For some interrupt causes (synchronous exceptions), these two responsibilities become intertwined. These faults can be handled by the compartment and so the switcher's interrupt entry point must examine the trusted stack, invoke a compartment, and potentially unwind the trusted stack in the same way that a normal compartment unwind occurs.

The scheduler

The scheduler performs a lot of the tasks that a kernel would in a conventional system. Unlike a conventional kernel, it is not more privileged than the threads that it schedules. The scheduler must provide two entry points. The first is called after the loader exits and runs on the thread that will become the idle thread. This is provided with an array of thread metadata, including sealed capabilities to each thread‘s trusted stack and the threads’ priorities. The second entry point is invoked by the switcher and always runs on a separate stack.

The scheduler is just a compartment. As such, it can export other entry points. The switcher provides a number of communication primitives:

  • Message queues, which allow fixed-sized messages to be sent from one thread to another, with blocking and non-blocking sends and receives.
  • Event channels, which allow up to 24 different events to be waited per channel, with each wait blocking until either (at the caller's choice) all or some of the bits are set.
  • Futexes, where a caller can do an atomic compare-and-sleep or a wake on a 32-bit integer in memory.

Each of these involves a cross-compartment call to the scheduler. The scheduler can then inspect and modify the current thread‘s state, including putting it on a sleep queue and marking it as waiting for a specific event, and then yielding. Yielding is implemented with the mcall instruction, which enters the switcher and then invokes the scheduler’s interrupt entry point, which may then schedule a new thread to run.

Most of the scheduler's entry points run with interrupts disabled.

The allocator

The memory allocator is currently based on dlmalloc and is a simple range-based allocator. The hardware provides a load barrier that, on loads of capabilities to the memory region that can be used as a heap, checks the revocation bit corresponding to the base of the capability and clears the tag if it is set.

On allocation, the allocator is responsible for finding some memory that is not currently in use and creating a capability that is bounded to that space. On deallocation, the allocator is responsible for painting the revocation bits corresponding to an entire allocation, so that any attempt to load capabilities derived from the pointer returned from the allocation entry point will give an untagged value. In between deallocation and reallocation, the allocator is responsible for ensuring that a complete revocation pass has scanned all mutable memory and deleted all pointers to the memory range.

In addition to memory allocation, the memory allocator also exposes a sealing API. The CHERI hardware sealing mechanism allows creating sealed (opaque) capabilities that cannot be modified or used. These sealed capabilities can be transformed back into the original with a cunseal instruction, with the correct authorising capability. On 64-bit CHERI systems, there is typically at least an 18-bit field for the sealing type and so there is plenty of space for different uses. On the CHERIoT platform, the type field is 3 bits and a system could easily have more than 7 different compartments wishing to use sealing.

The allocator virtualises the sealing abstraction.
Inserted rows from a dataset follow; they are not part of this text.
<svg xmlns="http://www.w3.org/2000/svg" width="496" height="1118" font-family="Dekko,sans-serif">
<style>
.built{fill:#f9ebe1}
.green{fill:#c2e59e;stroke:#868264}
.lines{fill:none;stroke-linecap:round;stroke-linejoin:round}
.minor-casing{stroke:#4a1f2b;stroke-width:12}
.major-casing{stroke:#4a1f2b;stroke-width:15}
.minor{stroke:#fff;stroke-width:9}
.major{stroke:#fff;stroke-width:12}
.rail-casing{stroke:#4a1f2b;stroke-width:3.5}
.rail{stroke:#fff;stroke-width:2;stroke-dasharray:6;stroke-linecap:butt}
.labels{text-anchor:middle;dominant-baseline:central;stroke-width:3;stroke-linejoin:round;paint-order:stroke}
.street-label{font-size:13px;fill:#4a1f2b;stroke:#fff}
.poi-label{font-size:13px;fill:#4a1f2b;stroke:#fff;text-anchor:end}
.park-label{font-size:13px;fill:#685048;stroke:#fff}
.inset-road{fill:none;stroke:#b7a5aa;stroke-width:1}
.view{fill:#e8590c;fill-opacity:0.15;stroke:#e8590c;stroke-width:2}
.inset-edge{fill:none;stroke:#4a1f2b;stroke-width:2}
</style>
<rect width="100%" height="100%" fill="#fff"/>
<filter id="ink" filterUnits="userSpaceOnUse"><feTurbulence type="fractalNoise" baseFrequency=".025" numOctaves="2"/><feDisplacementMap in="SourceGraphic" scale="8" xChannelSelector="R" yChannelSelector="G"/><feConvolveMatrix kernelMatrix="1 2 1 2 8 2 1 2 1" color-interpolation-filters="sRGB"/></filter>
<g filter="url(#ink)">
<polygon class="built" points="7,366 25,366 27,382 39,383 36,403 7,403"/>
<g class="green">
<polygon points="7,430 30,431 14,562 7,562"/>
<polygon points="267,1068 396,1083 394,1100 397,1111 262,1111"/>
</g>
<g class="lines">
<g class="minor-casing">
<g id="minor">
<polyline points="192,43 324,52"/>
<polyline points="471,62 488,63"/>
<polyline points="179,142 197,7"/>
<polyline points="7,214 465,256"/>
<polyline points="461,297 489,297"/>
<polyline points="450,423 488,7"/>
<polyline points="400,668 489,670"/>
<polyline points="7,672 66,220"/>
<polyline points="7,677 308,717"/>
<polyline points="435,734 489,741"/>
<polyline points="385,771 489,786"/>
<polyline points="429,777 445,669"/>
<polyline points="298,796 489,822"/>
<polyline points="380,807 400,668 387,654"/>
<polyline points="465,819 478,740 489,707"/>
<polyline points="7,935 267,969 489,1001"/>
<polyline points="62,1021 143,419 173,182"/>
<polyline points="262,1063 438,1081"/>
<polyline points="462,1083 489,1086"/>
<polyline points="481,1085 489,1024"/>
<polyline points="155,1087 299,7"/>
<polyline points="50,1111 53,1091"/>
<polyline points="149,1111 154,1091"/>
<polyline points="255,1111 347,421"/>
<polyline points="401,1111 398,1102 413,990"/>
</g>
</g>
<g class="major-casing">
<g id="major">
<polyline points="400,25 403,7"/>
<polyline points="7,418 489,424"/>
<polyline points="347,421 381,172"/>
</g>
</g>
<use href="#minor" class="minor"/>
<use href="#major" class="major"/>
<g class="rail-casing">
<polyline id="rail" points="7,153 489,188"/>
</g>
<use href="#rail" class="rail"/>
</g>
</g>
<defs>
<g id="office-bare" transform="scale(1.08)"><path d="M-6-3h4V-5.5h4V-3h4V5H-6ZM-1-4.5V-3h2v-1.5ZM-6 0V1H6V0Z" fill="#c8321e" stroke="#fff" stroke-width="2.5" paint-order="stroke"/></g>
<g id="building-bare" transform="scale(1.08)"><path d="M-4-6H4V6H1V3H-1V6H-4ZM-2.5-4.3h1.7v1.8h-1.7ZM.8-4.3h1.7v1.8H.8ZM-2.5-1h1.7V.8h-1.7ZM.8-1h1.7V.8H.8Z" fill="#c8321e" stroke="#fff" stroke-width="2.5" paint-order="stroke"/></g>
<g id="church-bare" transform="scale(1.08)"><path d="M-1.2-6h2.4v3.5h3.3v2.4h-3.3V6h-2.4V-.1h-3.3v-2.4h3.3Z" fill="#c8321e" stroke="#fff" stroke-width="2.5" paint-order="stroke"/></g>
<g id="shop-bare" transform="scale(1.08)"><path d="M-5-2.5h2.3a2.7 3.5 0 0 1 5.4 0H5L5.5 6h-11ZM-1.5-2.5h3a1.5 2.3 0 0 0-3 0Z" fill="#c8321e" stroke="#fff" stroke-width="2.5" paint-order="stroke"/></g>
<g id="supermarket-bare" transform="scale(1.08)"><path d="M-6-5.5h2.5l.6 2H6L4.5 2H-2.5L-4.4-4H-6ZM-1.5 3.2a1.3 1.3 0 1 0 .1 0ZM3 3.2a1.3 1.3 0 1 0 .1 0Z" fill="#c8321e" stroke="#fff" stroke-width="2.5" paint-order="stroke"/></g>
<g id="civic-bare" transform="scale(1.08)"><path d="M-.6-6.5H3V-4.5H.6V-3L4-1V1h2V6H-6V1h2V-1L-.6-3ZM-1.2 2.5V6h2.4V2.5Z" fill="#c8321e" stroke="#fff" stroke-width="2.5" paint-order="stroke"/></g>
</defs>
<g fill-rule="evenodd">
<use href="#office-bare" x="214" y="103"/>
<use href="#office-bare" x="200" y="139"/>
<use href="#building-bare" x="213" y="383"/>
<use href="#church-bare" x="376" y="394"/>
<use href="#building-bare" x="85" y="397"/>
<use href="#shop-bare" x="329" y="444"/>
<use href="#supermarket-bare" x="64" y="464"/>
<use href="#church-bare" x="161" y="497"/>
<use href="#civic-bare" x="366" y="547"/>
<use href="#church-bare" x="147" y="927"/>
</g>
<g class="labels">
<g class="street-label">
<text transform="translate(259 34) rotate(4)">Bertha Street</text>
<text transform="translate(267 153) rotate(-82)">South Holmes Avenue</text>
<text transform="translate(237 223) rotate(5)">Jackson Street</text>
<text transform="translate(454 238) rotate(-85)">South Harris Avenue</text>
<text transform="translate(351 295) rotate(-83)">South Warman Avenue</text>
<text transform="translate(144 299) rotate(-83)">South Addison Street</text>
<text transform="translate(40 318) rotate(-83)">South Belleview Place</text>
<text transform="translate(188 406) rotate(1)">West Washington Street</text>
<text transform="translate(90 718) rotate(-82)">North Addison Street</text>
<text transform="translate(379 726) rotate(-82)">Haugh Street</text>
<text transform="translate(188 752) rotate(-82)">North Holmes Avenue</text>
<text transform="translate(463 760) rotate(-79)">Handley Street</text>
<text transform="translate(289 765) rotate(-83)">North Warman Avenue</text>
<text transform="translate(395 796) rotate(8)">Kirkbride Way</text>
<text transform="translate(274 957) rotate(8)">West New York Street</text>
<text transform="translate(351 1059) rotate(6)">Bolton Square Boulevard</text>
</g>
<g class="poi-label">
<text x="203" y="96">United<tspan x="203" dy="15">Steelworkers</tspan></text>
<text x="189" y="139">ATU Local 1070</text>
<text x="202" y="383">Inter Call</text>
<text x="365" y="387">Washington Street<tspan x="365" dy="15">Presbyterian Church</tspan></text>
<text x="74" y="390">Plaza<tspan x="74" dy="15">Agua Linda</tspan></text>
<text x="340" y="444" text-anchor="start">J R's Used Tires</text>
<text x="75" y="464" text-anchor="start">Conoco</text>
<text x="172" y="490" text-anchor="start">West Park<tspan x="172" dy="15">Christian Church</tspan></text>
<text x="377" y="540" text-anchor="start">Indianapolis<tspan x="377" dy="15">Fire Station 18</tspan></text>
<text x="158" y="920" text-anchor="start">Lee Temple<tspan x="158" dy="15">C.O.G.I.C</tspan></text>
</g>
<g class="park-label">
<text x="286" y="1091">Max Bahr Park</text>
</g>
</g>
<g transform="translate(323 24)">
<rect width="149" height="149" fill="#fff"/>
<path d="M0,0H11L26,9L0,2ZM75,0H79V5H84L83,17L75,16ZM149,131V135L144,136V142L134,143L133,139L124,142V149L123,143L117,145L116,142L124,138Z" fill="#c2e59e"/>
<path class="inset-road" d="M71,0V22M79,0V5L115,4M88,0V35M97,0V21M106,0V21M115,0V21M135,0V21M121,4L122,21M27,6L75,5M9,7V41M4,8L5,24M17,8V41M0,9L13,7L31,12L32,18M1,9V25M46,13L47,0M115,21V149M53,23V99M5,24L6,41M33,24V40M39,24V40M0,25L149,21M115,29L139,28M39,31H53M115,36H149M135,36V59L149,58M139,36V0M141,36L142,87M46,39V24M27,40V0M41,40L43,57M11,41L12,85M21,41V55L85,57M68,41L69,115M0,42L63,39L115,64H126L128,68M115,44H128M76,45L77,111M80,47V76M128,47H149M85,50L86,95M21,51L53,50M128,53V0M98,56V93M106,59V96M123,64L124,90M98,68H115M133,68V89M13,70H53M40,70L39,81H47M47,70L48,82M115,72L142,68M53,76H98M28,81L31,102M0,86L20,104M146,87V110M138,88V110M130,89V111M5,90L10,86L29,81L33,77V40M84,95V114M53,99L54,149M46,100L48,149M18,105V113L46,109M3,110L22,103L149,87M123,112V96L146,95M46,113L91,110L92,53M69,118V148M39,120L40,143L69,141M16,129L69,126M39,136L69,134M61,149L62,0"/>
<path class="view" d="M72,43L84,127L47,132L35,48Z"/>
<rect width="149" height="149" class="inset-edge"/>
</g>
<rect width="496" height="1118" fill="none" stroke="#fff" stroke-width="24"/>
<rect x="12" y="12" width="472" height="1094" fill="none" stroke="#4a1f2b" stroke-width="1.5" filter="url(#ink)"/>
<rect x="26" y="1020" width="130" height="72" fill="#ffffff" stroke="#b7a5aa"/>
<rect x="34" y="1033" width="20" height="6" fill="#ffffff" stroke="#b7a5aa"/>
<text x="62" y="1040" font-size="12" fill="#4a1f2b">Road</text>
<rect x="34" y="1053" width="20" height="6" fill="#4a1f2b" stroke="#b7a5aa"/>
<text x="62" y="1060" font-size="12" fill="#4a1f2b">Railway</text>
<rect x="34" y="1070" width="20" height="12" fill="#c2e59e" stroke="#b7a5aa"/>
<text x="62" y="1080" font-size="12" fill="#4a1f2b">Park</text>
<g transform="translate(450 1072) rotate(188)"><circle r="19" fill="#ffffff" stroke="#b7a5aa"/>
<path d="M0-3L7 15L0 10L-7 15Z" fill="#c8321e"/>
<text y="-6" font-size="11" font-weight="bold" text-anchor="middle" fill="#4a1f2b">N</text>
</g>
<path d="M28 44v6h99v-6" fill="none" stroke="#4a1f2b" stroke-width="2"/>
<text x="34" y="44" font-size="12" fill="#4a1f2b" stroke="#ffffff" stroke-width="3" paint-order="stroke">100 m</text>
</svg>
Callers can request a new capability that can be used only with the allocator's sealing APIs (not with the cseal / cunseal instructions) for sealing and unsealing. This can then be used to allocate memory via an API that returns both a sealed and an unsealed capability to the same object. The bounds of the unsealed capability are slightly larger and include a header. The allocator also provides an unseal API that allows a caller to request the unsealed capability if they present the unseal capability that matches the value in the header.